→ Extract to read

◆ ◆ ◆ ◆ ◆

Saturday, March 24, 2007

Thank you, drug companies!!!

I know there has been a lot of mudslinging and accusation over this issue, but I would like to take a few minutes to take a different tack.

The normal reaction of people who do good things for society varies greatly. Some are praised as heroes in the media, especially if it's a marketable story. Others are completely ignored in the press, as if they had done nothing at all. Even in the arguably more pure agency of word of mouth, some seemed to be ignored and others are talked up to the point of celebrity. The difference is caused by many various factors.

The one I would like to talk about is motive. Deeds are praised when we know that someone has extended effort with no hope of gain--even more so when done regardless of personal loss. But, when someone does something noble and receives something in return for that deed, it's as if a button is pushed in the human heart. We begin to question motives and make snap judgments.

I can't help but think that there is something to that feeling, at least on the individual level. Haven't you ever known the person who always who does a lot of good deeds and gets a lot of good results, but behind it all is always the nagging ulterior? The person easily becomes an ointment-stealing Judas who talks of good deeds, but is only concerned about the end. I know this is too harsh a judgment, but I speak of natural reaction, not objective justice.

◆ ◆ ◆ ◆ ◆

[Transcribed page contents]
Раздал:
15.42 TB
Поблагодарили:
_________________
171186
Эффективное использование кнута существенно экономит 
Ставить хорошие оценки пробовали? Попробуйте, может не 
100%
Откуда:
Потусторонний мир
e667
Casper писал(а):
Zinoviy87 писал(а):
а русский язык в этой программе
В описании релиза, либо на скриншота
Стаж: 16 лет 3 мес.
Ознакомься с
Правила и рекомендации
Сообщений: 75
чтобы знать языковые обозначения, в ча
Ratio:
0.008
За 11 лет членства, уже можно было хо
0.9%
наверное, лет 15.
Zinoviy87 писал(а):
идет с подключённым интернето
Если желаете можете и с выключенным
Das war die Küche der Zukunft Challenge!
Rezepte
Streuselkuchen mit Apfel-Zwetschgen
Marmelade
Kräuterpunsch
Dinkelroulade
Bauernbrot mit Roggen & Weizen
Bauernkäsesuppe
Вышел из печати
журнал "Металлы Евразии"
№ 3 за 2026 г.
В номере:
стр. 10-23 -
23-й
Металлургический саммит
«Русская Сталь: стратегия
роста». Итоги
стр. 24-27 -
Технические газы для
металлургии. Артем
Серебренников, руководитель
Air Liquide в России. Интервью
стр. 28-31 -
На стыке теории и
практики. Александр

◆ ◆ ◆ ◆ ◆

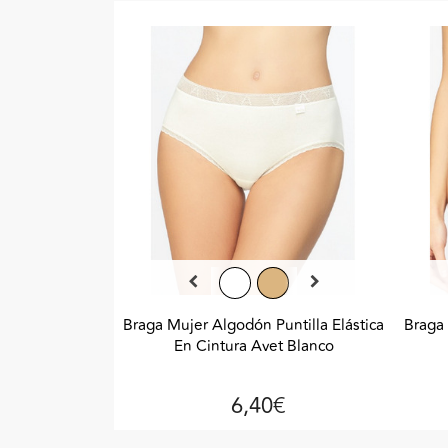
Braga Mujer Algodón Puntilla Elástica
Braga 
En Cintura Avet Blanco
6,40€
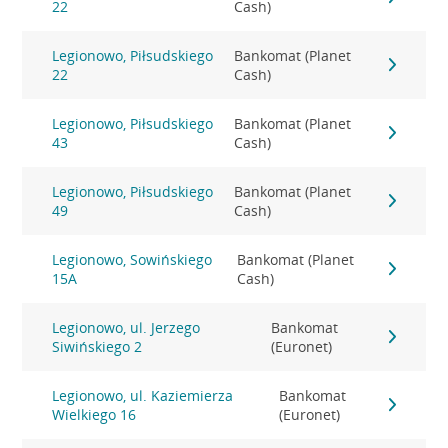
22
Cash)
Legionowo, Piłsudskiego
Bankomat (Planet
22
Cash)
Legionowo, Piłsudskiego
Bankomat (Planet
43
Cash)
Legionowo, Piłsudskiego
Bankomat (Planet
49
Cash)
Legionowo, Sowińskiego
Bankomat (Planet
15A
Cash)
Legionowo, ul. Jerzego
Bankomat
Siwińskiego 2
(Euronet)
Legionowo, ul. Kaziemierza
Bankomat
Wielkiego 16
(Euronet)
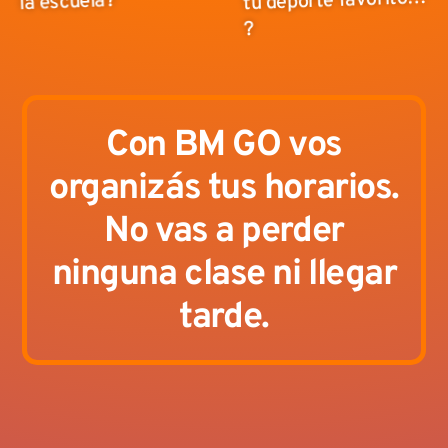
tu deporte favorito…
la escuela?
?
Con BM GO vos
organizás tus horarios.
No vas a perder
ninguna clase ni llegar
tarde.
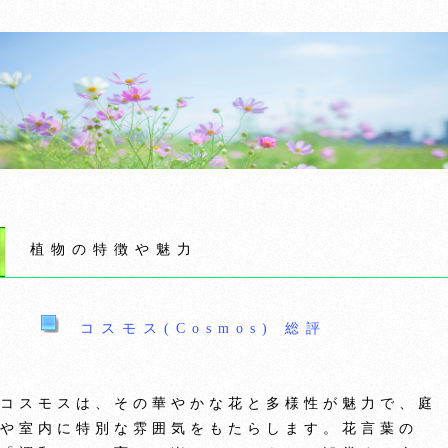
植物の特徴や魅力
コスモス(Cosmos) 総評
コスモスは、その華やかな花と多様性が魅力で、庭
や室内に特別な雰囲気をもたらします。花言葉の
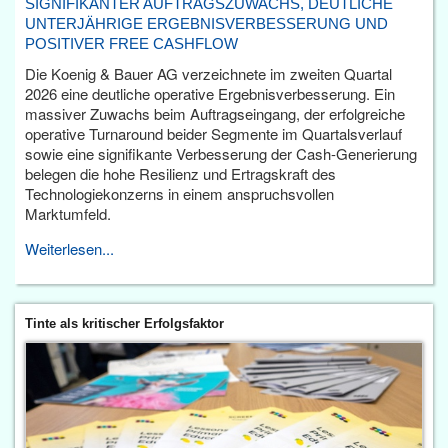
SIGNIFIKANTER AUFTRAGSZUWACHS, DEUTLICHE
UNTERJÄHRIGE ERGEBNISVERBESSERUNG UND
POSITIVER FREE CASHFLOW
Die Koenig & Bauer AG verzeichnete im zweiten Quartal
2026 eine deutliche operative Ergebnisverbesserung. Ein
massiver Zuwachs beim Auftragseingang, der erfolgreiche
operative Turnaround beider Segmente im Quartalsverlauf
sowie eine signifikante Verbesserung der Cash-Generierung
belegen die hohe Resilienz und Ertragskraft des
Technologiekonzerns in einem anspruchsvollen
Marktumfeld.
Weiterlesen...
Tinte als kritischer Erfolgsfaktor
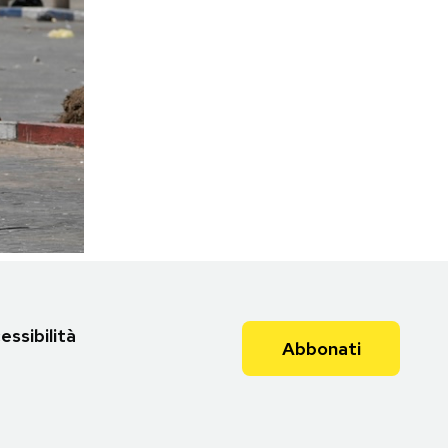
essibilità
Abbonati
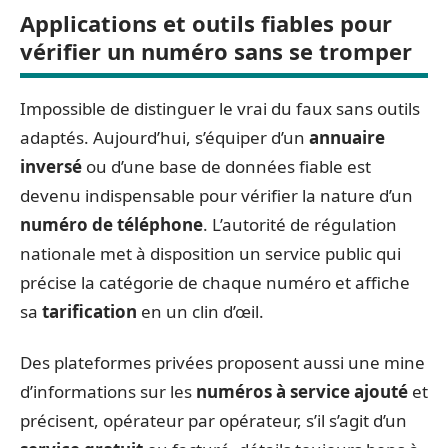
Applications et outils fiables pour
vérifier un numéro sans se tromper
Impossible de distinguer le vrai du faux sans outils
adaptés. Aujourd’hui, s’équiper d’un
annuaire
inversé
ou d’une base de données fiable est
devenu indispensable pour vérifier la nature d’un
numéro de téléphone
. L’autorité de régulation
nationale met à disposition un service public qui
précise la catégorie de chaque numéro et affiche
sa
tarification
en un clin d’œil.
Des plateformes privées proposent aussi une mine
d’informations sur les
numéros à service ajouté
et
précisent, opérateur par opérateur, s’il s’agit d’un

◆ ◆ ◆ ◆ ◆

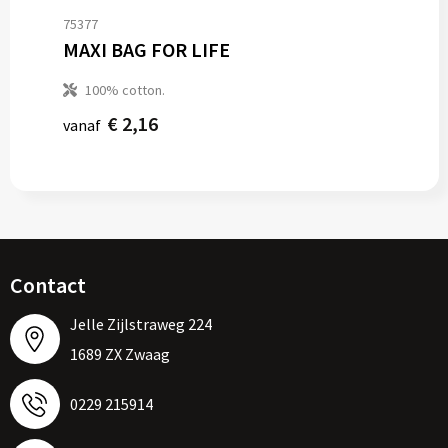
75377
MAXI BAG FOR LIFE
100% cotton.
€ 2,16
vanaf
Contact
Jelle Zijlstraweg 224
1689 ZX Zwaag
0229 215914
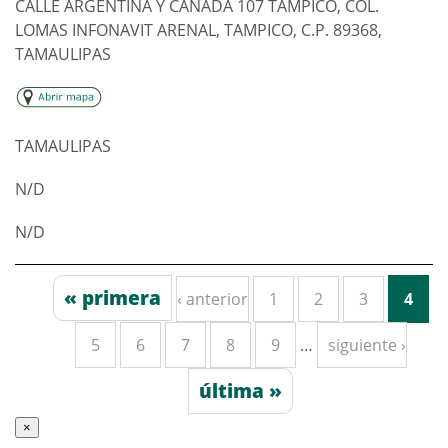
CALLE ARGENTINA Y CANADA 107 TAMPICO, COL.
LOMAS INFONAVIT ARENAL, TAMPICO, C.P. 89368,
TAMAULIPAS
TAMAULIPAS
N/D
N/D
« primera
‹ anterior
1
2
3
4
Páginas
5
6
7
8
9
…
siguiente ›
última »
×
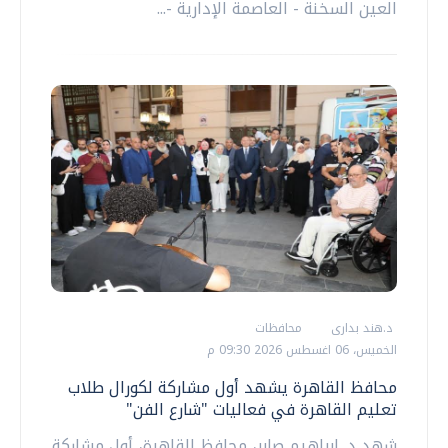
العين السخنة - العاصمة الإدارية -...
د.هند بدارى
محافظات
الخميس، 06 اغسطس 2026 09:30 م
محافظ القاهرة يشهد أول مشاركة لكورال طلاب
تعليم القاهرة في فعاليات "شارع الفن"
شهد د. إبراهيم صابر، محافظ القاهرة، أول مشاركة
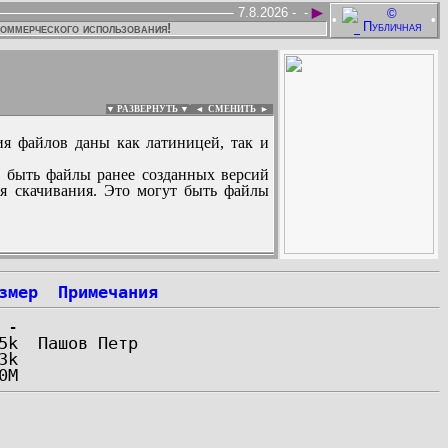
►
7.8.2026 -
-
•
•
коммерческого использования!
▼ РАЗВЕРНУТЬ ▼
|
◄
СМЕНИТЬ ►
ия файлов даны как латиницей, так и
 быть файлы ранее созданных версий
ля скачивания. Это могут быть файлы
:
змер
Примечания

◆ ◆ ◆ ◆ ◆

→ Directions
**A.** Retype the post, from "Saturday, March 24, 2007" to "many various factors.", inclusive, keeping every word as it appears.
**B.** In the post, when are deeds said to be praised?

→ Responses for each task
**A.**
Saturday, March 24, 2007

Thank you, drug companies!!!

I know there has been a lot of mudslinging and accusation over this issue, but I would like to take a few minutes to take a different tack.

The normal reaction of people who do good things for society varies greatly. Some are praised as heroes in the media, especially if it's a marketable story. Others are completely ignored in the press, as if they had done nothing at all. Even in the arguably more pure agency of word of mouth, some seemed to be ignored and others are talked up to the point of celebrity. The difference is caused by many various factors.

**B.** When we know someone has extended effort with no hope of gain, and even more so when it is done regardless of personal loss.